Critics say Leonard's often hardball tactics and compulsion for control created an aggressive culture at Hartz that persists under his sons. "Eddie and Manny desperately want to please Leonard," says a family friend. "At the same time, they're terrified of him." Investigators say that may help explain why Eddie stepped over the line at Canary. Eddie settled with Spitzer for $40 million in September without admitting or denying wrongdoing. Leonard says he is particularly distressed about Eddie's involvement in the scandal. "It is a sad chapter for Canary," he says. "I'm very, very close to Eddie and as helpful to him as I can be emotionally."

No matter how hard he's pressed, Leonard won't reveal exactly how or when he learned of Eddie's trading practices. ("I can't go there," he says.) But two former Hartz employees believe that little took place at the company that Leonard didn't know about. "I'm sure Leonard knew [how Eddie was trading], because they had legal opinions O.K.'ing late trading and market timing," according to James Nesfield, a former consultant at Canary. "Eddie Stern didn't go to the bathroom without Leonard knowing," says another. But Leonard says: "I had nothing to do with Canary."

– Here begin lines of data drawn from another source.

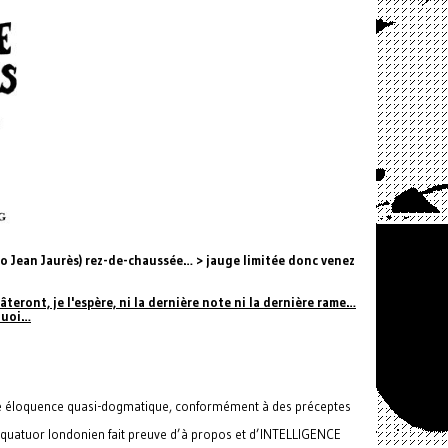
ro Jean Jaurès) rez-de-chaussée… > jauge limitée donc venez
âteront, je l'espère, ni la dernière note ni la dernière rame…
 quoi…
une éloquence quasi-dogmatique, conformément à des préceptes
ce quatuor londonien fait preuve d’à propos et d’INTELLIGENCE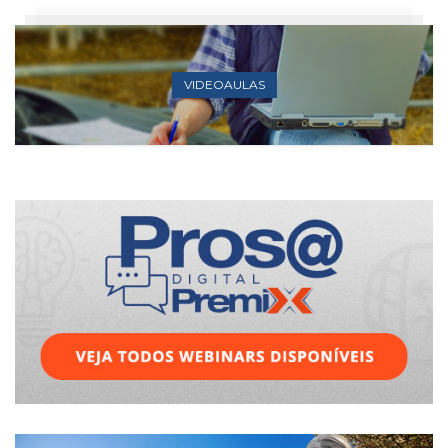
VIDEOAULAS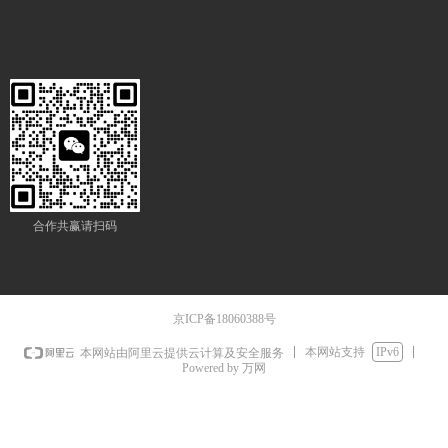
合作共赢请扫码
京ICP备18060388号
本网站支持
IPv6
本网站由阿里云提供云计算及安全服务
Powered by 万网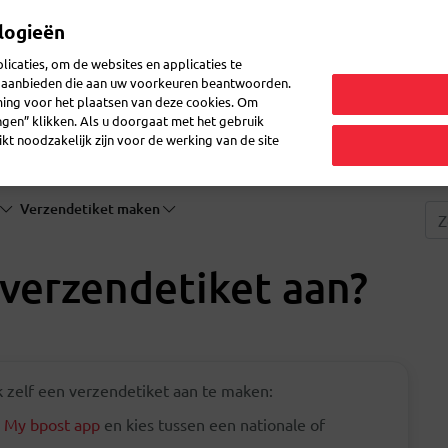
logieën
Mijn 
icaties, om de websites en applicaties te
en aanbieden die aan uw voorkeuren beantwoorden.
ming voor het plaatsen van deze cookies. Om
zenden
Post doorsturen
Veelgestelde vragen
eShop
ingen” klikken. Als u doorgaat met het gebruik
kt noodzakelijk zijn voor de werking van de site
Verzendetiket maken
verzendetiket aan?
 zelf een verzendetiket aan te maken:
e
My bpost app
en kies tussen een nationale of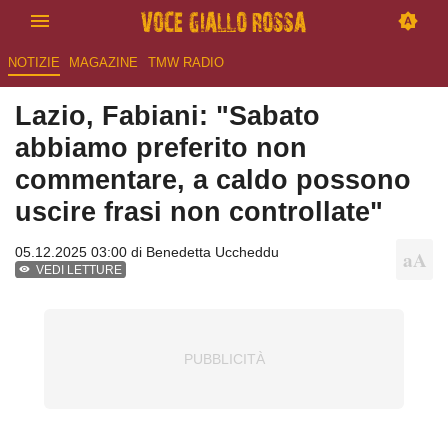
NOTIZIE
MAGAZINE
TMW RADIO
Lazio, Fabiani: "Sabato
abbiamo preferito non
commentare, a caldo possono
uscire frasi non controllate"
05.12.2025 03:00 di
Benedetta Uccheddu
VEDI LETTURE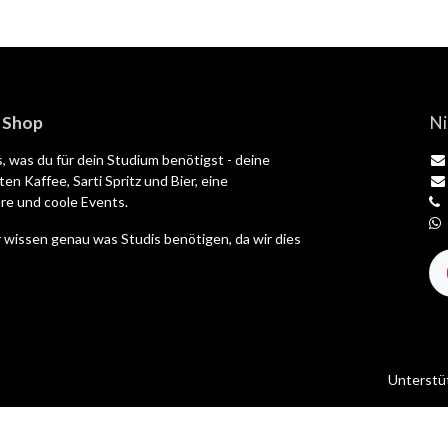
| Shop
Ni
es, was du für dein Studium benötigst - deine
en Kaffee, Sarti Spritz und Bier, eine
e und coole Events.
 wissen genau was Studis benötigen, da wir dies
Unterstü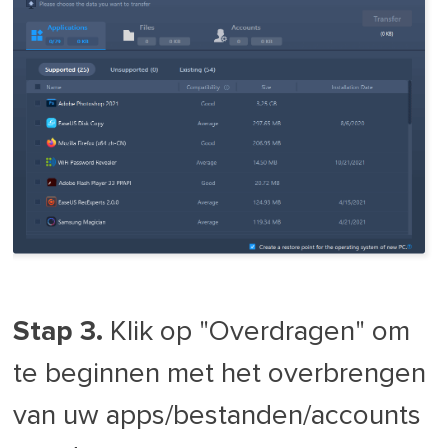
Stap 3.
Klik op "Overdragen" om
te beginnen met het overbrengen
van uw apps/bestanden/accounts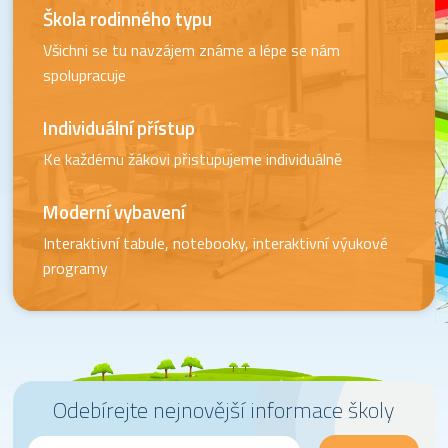
Škola rodinného typu
Všichni se tu navzájem známe a lépe se nám
spolupracuje
Individuální přístup
Ke každému žákovi přistupujeme individuálně
Moderní vybavení
Interaktivní tabule, notebooky, interaktivní výukové
programy
Odebírejte nejnovější informace školy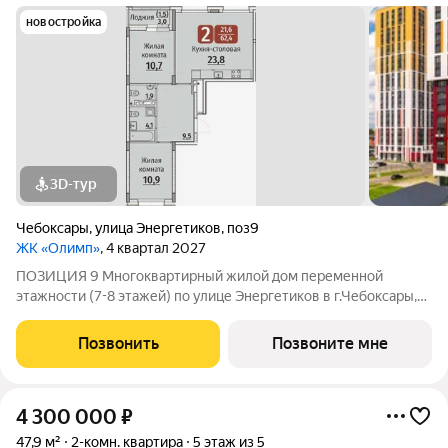
новостройка
3D-тур
Чебоксары
,
улица Энергетиков
,
поз9
ЖК «Олимп»
, 4 квартал 2027
ПОЗИЦИЯ 9 Многоквартирный жилой дом переменной
этажности (7-8 этажей) по улице Энергетиков в г.Чебоксары,
формирующий полузакрытое дворовое пространство. В
проекте дома отображены и учтены современные
Позвонить
Позвоните мне
строительные тенденции: Дом монолитно-каркасный с
4 300 000
₽
47,9 м²
2-комн. квартира
5 этаж из 5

Still, Eddie wasn't shy about using the family fortune when it came to making deals with fund companies. An internal Banc of America Securities memo claims he dangled the prospect of financing opportunities with two of the family's ritziest hotels, along with other enticements, in exchange for trading in and out of their funds.

BusinessWeek has learned from sources close to the mutual-fund investigation that Eddie was introduced to trading mutual funds in the mid-'90s by Robert Simpson, a brother-in-law who runs Simpson Capital Management Co., a small money-management firm. "Eddie was trading mostly his own money at the time and was hanging out with [Bob], who devised these market-timing algorithms and formulas," says a former co-worker of Eddie's. The Stern family also invested money with Simpson, according to former Hartz employees.

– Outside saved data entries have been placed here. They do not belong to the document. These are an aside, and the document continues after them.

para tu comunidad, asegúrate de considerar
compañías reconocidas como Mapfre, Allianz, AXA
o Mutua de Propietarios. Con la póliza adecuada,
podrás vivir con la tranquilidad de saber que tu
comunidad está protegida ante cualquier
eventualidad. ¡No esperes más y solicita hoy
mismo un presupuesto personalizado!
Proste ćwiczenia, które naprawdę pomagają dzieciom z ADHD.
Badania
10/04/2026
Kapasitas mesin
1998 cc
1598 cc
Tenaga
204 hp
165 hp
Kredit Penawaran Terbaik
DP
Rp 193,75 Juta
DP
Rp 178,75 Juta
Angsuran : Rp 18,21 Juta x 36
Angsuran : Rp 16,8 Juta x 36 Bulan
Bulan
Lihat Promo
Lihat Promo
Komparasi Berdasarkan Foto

Simpson's biggest deal was with PBHG Funds, managed by Pilgrim Baxter & Associates, which allowed him to do fast in-and-out trading of their mutual funds. When Eddie started Canary in 1998, he made his first mutual-fund trades through PBHG, using Simpson's connection. Soon after, there was a "big family rift," says a mutual-fund investigator, when the Sterns withdrew all their capital from Simpson and Eddie muscled Simpson out of PBHG. "Eddie said to the top brass at PBHG, 'I've got the $1 billion -- let me do all the trading,"' says the investigator. Simpson has not yet been named in the investigation. He did not return repeated phone calls. The Securities & Exchange Commission and Spitzer have filed a civil suit against Pilgrim Baxter and co-founders Gary Pilgrim and Harold Baxter alleging that they engaged in market timing, despite explicit restrictions in their fund prospectuses.

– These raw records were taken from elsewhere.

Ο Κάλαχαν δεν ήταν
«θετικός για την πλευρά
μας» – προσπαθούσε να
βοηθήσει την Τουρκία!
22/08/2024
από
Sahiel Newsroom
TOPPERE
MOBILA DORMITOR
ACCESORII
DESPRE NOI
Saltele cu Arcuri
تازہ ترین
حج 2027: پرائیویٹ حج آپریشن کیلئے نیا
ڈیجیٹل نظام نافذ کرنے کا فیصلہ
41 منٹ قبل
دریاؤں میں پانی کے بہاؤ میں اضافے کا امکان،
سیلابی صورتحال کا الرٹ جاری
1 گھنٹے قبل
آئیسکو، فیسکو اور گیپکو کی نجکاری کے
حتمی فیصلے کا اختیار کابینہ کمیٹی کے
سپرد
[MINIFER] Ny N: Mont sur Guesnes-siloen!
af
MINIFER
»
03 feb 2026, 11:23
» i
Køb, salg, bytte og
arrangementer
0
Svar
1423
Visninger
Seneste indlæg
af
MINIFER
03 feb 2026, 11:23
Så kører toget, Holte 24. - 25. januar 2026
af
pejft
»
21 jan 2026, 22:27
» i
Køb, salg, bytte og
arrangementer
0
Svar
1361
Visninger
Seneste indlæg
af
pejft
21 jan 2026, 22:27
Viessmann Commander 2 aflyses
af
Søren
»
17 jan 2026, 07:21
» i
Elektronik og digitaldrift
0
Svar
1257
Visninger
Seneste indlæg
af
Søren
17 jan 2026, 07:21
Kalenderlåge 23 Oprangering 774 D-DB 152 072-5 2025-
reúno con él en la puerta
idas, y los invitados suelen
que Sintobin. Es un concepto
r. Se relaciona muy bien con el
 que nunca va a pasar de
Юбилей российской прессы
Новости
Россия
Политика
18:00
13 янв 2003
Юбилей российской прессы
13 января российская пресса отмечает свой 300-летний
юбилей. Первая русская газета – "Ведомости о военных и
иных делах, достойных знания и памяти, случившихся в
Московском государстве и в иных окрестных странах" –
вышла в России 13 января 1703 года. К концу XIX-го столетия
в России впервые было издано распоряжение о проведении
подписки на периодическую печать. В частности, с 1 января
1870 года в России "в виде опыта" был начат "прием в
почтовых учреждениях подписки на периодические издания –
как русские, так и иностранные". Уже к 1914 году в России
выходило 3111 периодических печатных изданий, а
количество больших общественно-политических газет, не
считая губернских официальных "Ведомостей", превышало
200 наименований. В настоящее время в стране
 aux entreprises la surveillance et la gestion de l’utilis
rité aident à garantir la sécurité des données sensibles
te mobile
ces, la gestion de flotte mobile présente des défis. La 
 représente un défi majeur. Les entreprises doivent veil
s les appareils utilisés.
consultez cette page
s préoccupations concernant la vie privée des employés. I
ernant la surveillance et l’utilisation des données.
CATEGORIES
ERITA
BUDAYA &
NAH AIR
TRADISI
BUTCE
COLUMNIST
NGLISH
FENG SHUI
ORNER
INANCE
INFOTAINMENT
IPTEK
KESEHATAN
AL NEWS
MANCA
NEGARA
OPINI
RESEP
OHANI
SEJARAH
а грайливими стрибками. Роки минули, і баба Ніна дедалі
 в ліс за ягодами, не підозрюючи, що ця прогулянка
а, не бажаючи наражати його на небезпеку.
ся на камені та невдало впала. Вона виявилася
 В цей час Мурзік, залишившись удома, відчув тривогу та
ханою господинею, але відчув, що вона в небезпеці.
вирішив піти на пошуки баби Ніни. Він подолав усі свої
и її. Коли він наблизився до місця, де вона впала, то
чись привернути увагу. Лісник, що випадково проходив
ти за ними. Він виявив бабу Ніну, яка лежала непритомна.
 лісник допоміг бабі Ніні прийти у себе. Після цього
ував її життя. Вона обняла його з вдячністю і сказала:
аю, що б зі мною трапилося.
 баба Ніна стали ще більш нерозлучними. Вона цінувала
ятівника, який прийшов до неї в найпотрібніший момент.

For a time, at least, Eddie's market timing and late-trading strategy worked brilliantly. "During the bear market, mutual funds desperately needed new ways to make money," says Selva Roselli, a lawyer and hedge-fund expert. "For a hedge fund like Canary, [the strategy] was practically a no-lose proposition." In 1999, Canary showed an eye-popping 110% net gain, according to Spitzer's complaint. By 2002, Canary's assets had grown to $730 million and gained 15% that year, vs. a 23% drop in the Standard & Poor's 500-stock index.